[What you need to do] The reply is to be an exact repetition of the entries that follow, with each picture left out.

Collected data:
=== Section Start ===

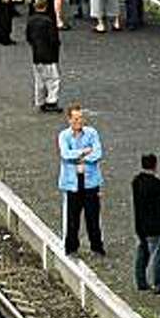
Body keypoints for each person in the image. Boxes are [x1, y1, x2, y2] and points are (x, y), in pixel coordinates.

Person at [57, 104, 105, 256]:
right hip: (72, 183)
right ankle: (71, 247)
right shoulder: (64, 136)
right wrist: (84, 152)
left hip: (91, 182)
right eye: (76, 118)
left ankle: (97, 247)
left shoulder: (92, 133)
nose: (79, 121)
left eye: (81, 118)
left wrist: (78, 158)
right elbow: (65, 154)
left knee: (93, 218)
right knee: (72, 218)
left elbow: (97, 153)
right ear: (69, 119)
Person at [132, 154, 160, 294]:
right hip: (156, 225)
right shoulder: (156, 183)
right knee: (158, 254)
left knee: (142, 253)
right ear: (155, 165)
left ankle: (141, 281)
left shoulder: (136, 181)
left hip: (140, 225)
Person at [25, 0, 62, 113]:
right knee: (53, 79)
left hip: (36, 54)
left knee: (39, 79)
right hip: (49, 55)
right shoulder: (48, 21)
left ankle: (40, 100)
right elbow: (54, 39)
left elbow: (28, 37)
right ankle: (51, 101)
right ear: (46, 6)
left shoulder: (31, 20)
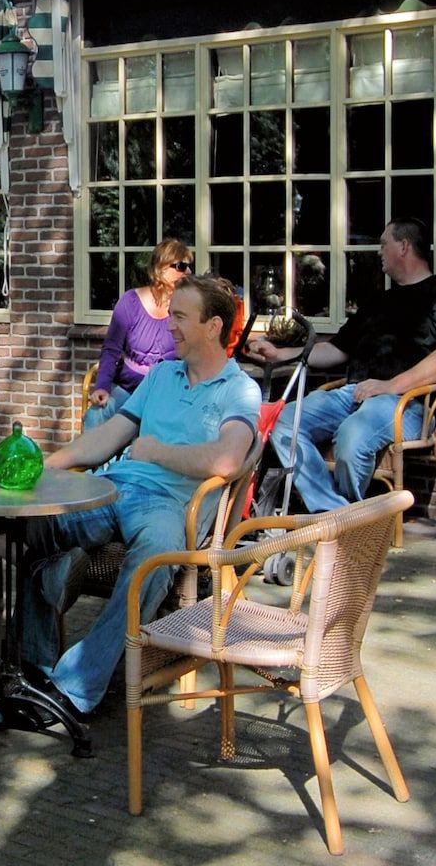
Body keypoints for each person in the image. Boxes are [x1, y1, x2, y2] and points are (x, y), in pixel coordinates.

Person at [21, 274, 262, 716]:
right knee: (32, 524)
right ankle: (32, 671)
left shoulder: (240, 389)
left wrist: (158, 451)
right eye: (171, 315)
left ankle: (73, 686)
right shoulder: (161, 376)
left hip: (171, 507)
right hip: (116, 487)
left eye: (181, 317)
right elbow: (110, 434)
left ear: (212, 326)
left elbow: (228, 460)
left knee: (152, 560)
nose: (169, 325)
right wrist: (45, 464)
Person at [243, 217, 436, 514]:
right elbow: (336, 350)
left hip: (406, 403)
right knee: (283, 420)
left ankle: (345, 518)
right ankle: (334, 512)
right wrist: (280, 353)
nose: (379, 252)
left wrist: (388, 386)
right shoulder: (379, 302)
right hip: (352, 394)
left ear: (403, 247)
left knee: (353, 434)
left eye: (383, 244)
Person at [83, 238, 193, 429]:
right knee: (95, 416)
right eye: (181, 266)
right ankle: (91, 459)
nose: (189, 272)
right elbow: (111, 349)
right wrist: (102, 386)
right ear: (161, 268)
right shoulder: (130, 302)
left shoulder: (186, 307)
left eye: (189, 266)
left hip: (166, 394)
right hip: (128, 389)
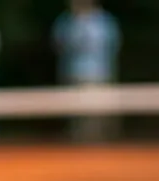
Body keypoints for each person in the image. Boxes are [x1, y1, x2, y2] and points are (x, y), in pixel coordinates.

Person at [52, 0, 121, 143]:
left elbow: (113, 46)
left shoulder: (104, 21)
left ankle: (98, 141)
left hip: (99, 73)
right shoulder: (66, 21)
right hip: (72, 73)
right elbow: (58, 45)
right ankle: (79, 142)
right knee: (75, 113)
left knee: (98, 111)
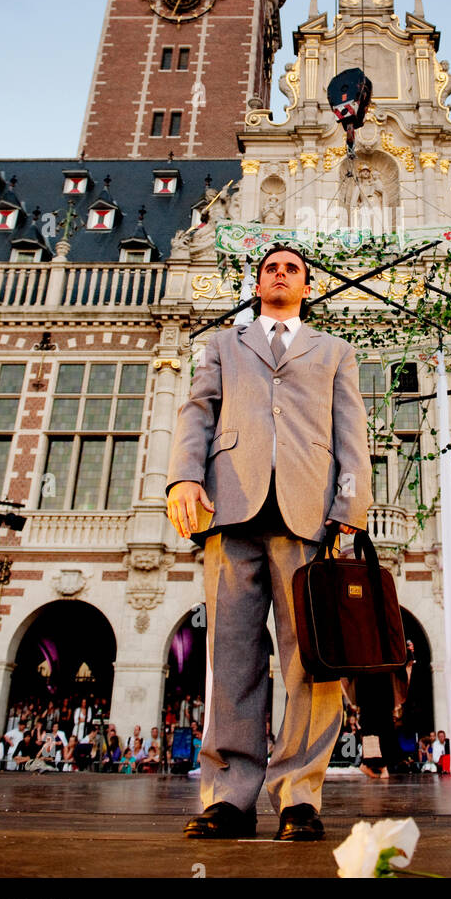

=== Section End ===

[Written answer]
Body keypoints for each person in the image. Boxes are [x1, y1, x2, y2] and points are (x, y), in pixel coordinates.

Person at [57, 104, 105, 256]:
right hip: (72, 183)
right ankle: (71, 247)
right shoulder: (64, 136)
right wrist: (84, 152)
left hip: (91, 182)
right eye: (76, 118)
left ankle: (97, 247)
left shoulder: (92, 133)
nose: (79, 121)
left eye: (81, 118)
left wrist: (78, 158)
right elbow: (65, 154)
left knee: (93, 218)
right knee: (72, 218)
left elbow: (97, 153)
right ear: (69, 119)
Person at [132, 154, 160, 294]:
right hip: (156, 225)
right shoulder: (156, 183)
right knee: (158, 254)
left knee: (142, 253)
right ear: (155, 165)
left ankle: (141, 281)
left shoulder: (136, 181)
left hip: (140, 225)
Person at [25, 0, 62, 113]:
right knee: (53, 79)
left hip: (36, 54)
left knee: (39, 79)
right hip: (49, 55)
right shoulder: (48, 21)
left ankle: (40, 100)
right elbow: (54, 39)
left elbow: (28, 37)
right ankle: (51, 101)
right ear: (46, 6)
left shoulder: (31, 20)
Body keypoints for each person in the image. Boxes are [x1, y1, x2, y2] and points are (x, y), in pixel coordinates.

Person at [21, 274, 262, 716]:
right knee: (32, 524)
right ankle: (32, 671)
left shoulder: (240, 389)
left wrist: (158, 451)
right eye: (171, 315)
left ankle: (73, 686)
right shoulder: (161, 376)
left hip: (171, 507)
right hip: (116, 487)
left eye: (181, 317)
right elbow: (110, 434)
left ear: (212, 326)
left elbow: (228, 460)
left knee: (152, 560)
nose: (169, 325)
right wrist: (45, 464)
Person at [243, 217, 436, 514]:
right elbow: (336, 350)
left hip: (406, 403)
right knee: (283, 420)
left ankle: (345, 518)
right ankle: (334, 512)
right wrist: (280, 353)
nose: (379, 252)
left wrist: (388, 386)
right shoulder: (379, 302)
right hip: (352, 394)
left ear: (403, 247)
left knee: (353, 434)
left eye: (383, 244)
Person at [83, 238, 193, 429]:
right knee: (95, 416)
right eye: (181, 266)
right ankle: (91, 459)
nose: (189, 272)
right elbow: (111, 349)
right wrist: (102, 386)
right ear: (161, 268)
right shoulder: (130, 302)
left shoulder: (186, 307)
left eye: (189, 266)
left hip: (166, 394)
right hip: (128, 389)
Body keypoints for each person in the image. Boxes are [x1, y1, x2, y2] and points are (x, y), in pixel coordinates.

Person at [52, 0, 121, 143]:
left elbow: (113, 46)
left shoulder: (104, 21)
left ankle: (98, 141)
left hip: (99, 73)
right shoulder: (66, 21)
right hip: (72, 73)
right elbow: (58, 45)
right ankle: (79, 142)
right knee: (75, 113)
left knee: (98, 111)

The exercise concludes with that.